Ich ließ mich auf das Sofa fallen und presste meine Hand auf die Wunde, um die Blutung zu stoppen. Ich zuckte zusammen – jetzt, wo die Wirkung des Adrenalins nachließ, schmerzte der Schnitt höllisch.

„ALEX?“

„Alles okay, aber – könntest du bitte herkommen?“

„Ich bin hier.“

Ich blickte auf und sah Anne auf mich zukommen. Ihr Haar war in einem lockeren Pferdeschwanz zurückgebunden, sie schien direkt aus ihrer Klinik zu mir gekommen zu sein.

„Was ist passiert?“

Ich berichtete ihr kurz und bündig von meinen Ermittlungen und der anschließenden Verfolgungsjagd, dem Luftmagier und der Dame in der DLR.

„Ich hoffe, es geht ihr gut...“, murmelte ich, aber Anne schien gar nicht mehr zuzuhören.

„Du musst dich hinlegen, damit ich mich um die Wunde kümmern kann – nein, nicht hier, geh zum Bett rüber.“

Sie legte sich meinen rechten Arm um die Schulter, half mir auf und geleitete mich in mein Schlafzimmer hinüber.
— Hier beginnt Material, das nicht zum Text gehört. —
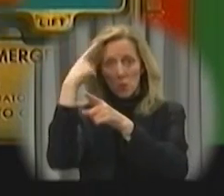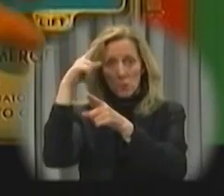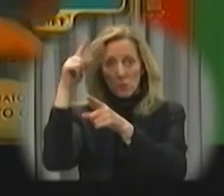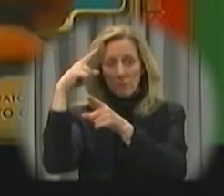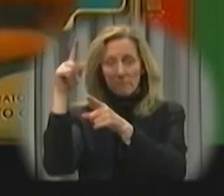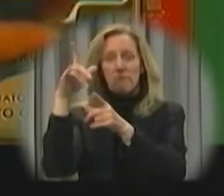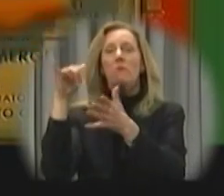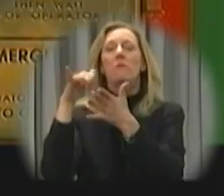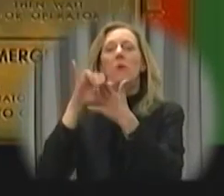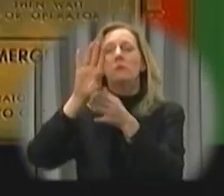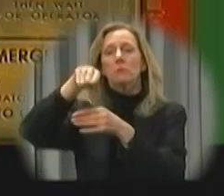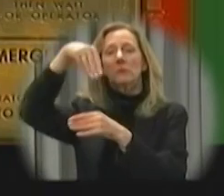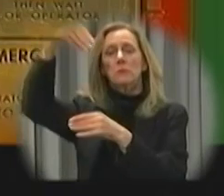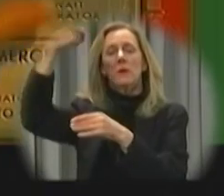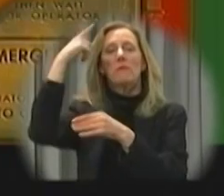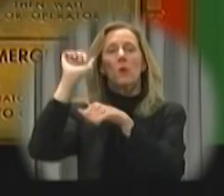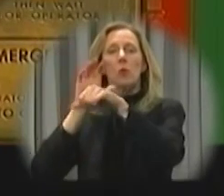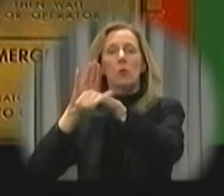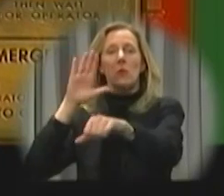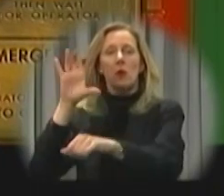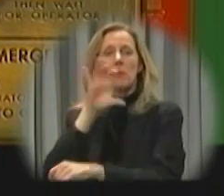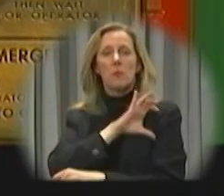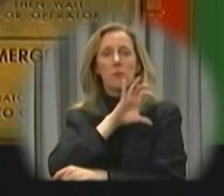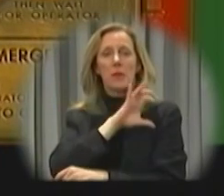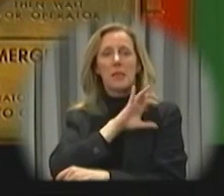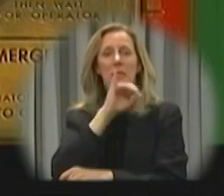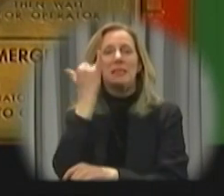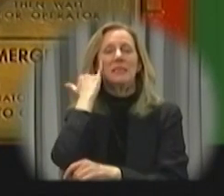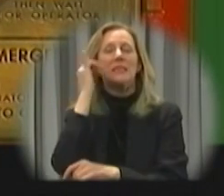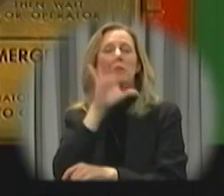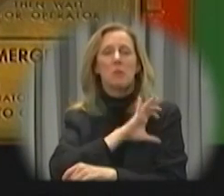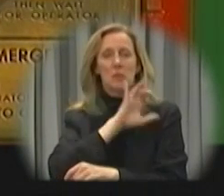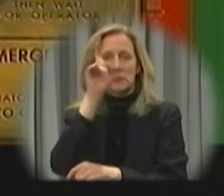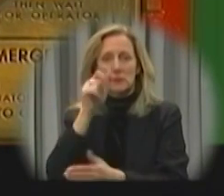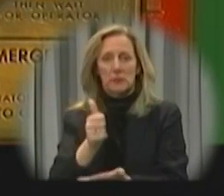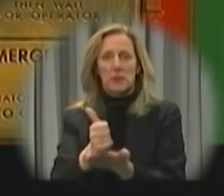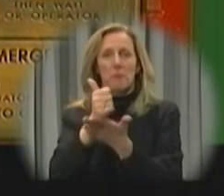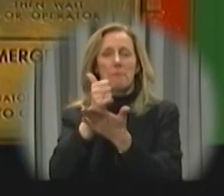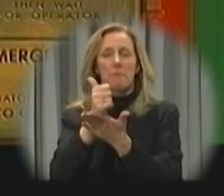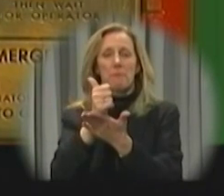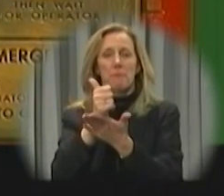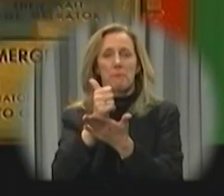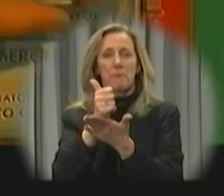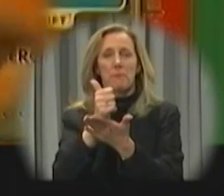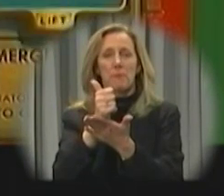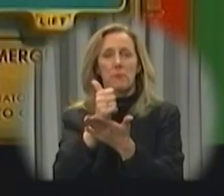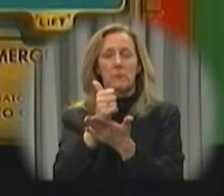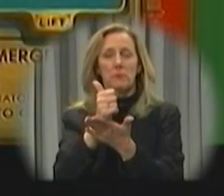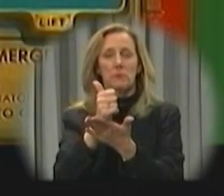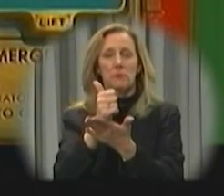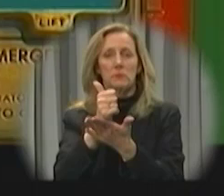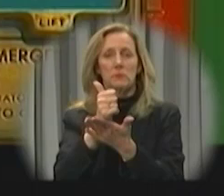The blue cover is lifted and the button pressed to summon the police department when police assistance is needed.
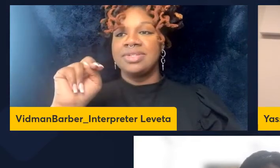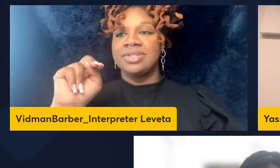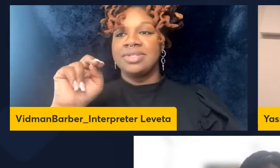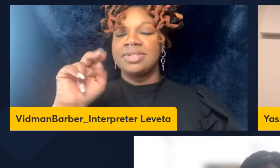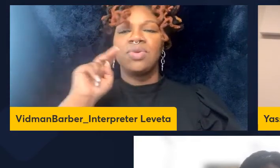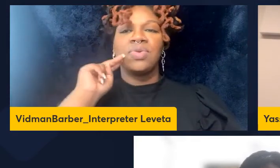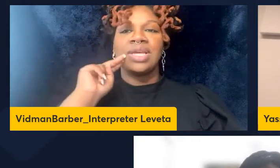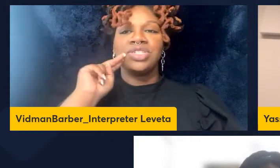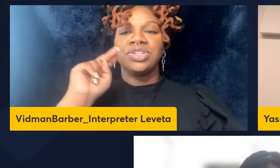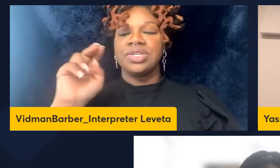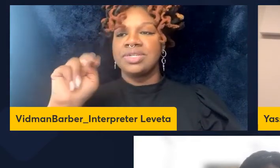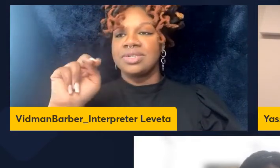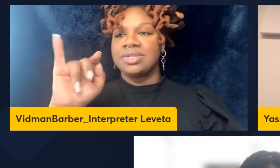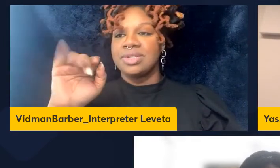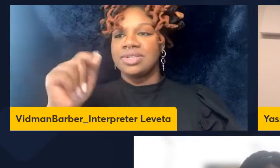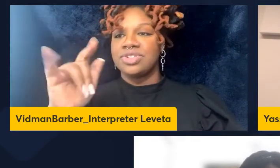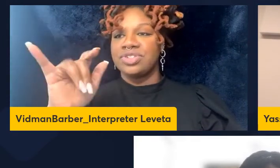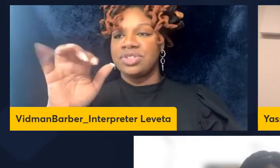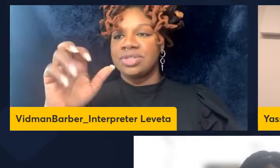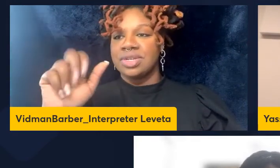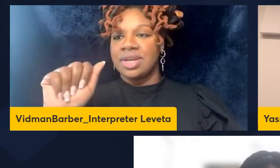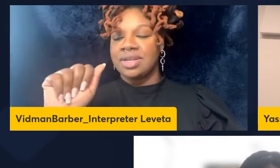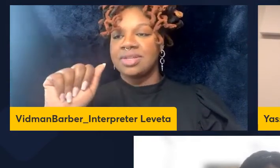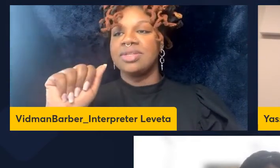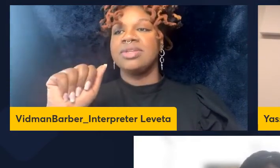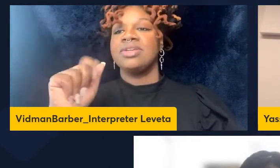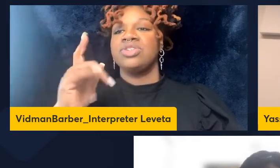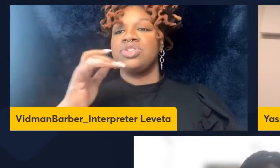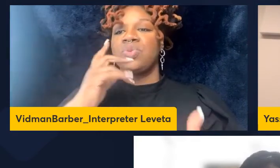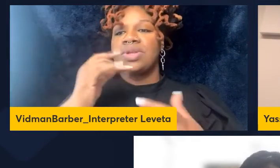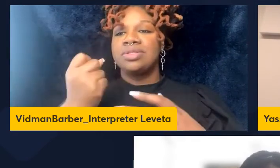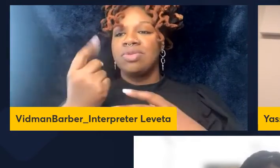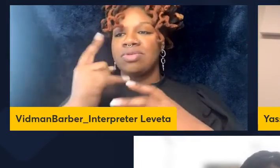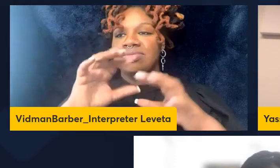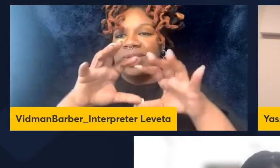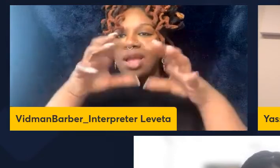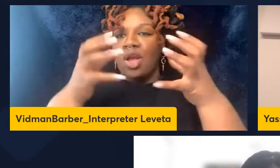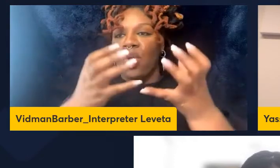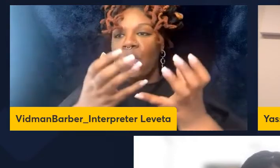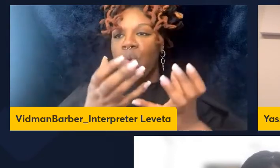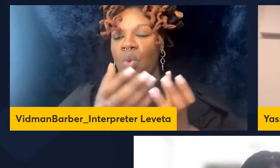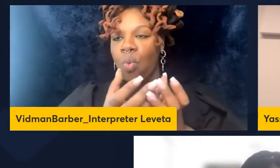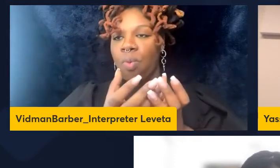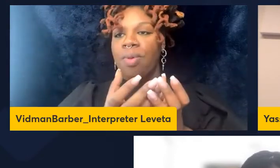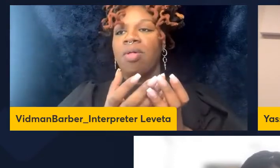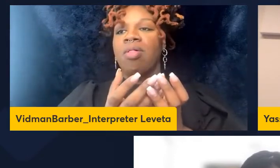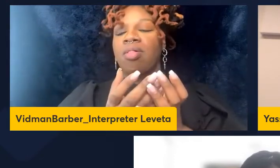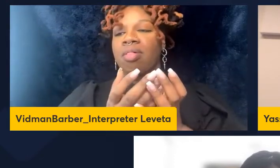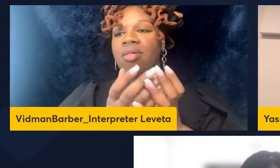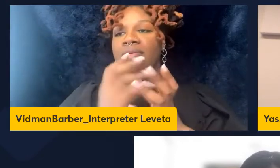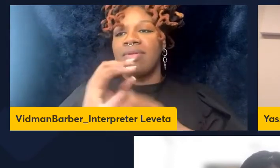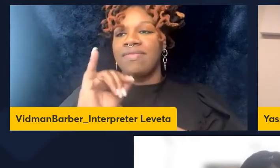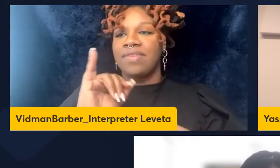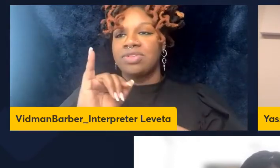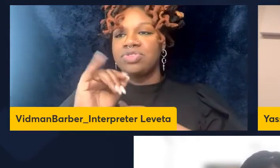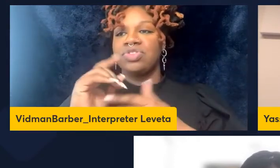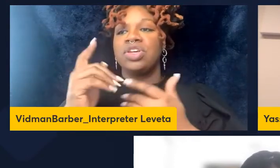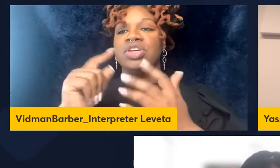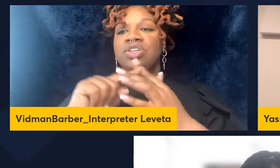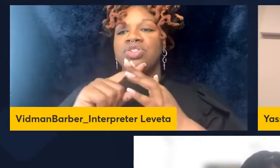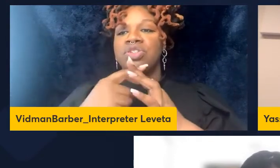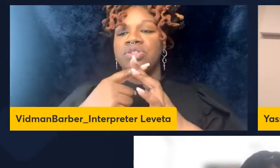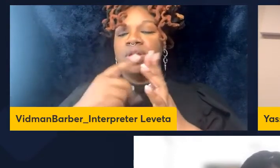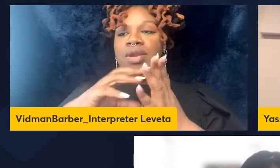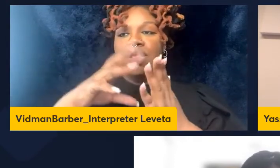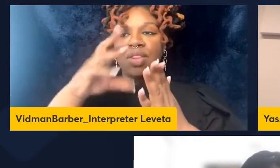better understand diseases of global and zoonotic importance Ebola started her postgraduate training in infection and immunity at the University of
„Vielleicht ziehst du dich lieber aus, damit ich mir deine Verletzung ansehen kann.“

Bildete ich es mir nur ein oder klang sie tatsächlich verunsichert, als sie mich bat, mich meiner Kleidung zu entledigen? Ich hob den Kopf an und sah, wie sie errötete und sich abwandte, als unsere Blicke sich trafen.

„Nur, wenn das für dich in Ordnung ist, ich könnte auch...“

„Nein, schon okay.“

Ich zog meine Schuhe und mein Hemd aus, wobei ich erneut zusammenzuckte, als der Stoff sich von der Wunde löste. Anne räusperte sich, sie schien sich zunehmend unwohl zu fühlen.

“Die Hose bitte auch.”

Ich gehorchte ihr, wobei ich mit dem Knopf zu kämpfen hatte, da meine Hände durch den Blutverlust bereits taub wurden. Nur noch mit meiner Unterwäsche bekleidet legte ich mich auf das Bett und blickte Anne erwartungsvoll an. Ihre rot-braunen Augen erinnerten mich an die Glut im Kamin meines Elternhauses. Als Kind hatte ich es geliebt, dort mitten in der Nacht zu sitzen und das Glimmen zu beobachten, während alle anderen tief und fest schliefen.

Anne, liebreizende Anne.

„Versuch dich zu entspannen.“

Ich tat wie mir geheißen, schloss die Augen und konzentrierte mich auf meine übrigen Sinne. Der zarte Hauch eines Parfums waberte durch das Zimmer, irgendetwas süßes und dennoch unaufdringliches. Ich atmete den Duft vorsichtig ein, um diesen Moment nicht durch einen Hustenanfall zu ruinieren. Der Geruch wurde stärker und ich konnte die Wärme spüren, die von Annes Körper ausging, als sie sich über mich beugte und die Wunde untersuchte, nur wenige Zentimeter von meiner Haut entfernt.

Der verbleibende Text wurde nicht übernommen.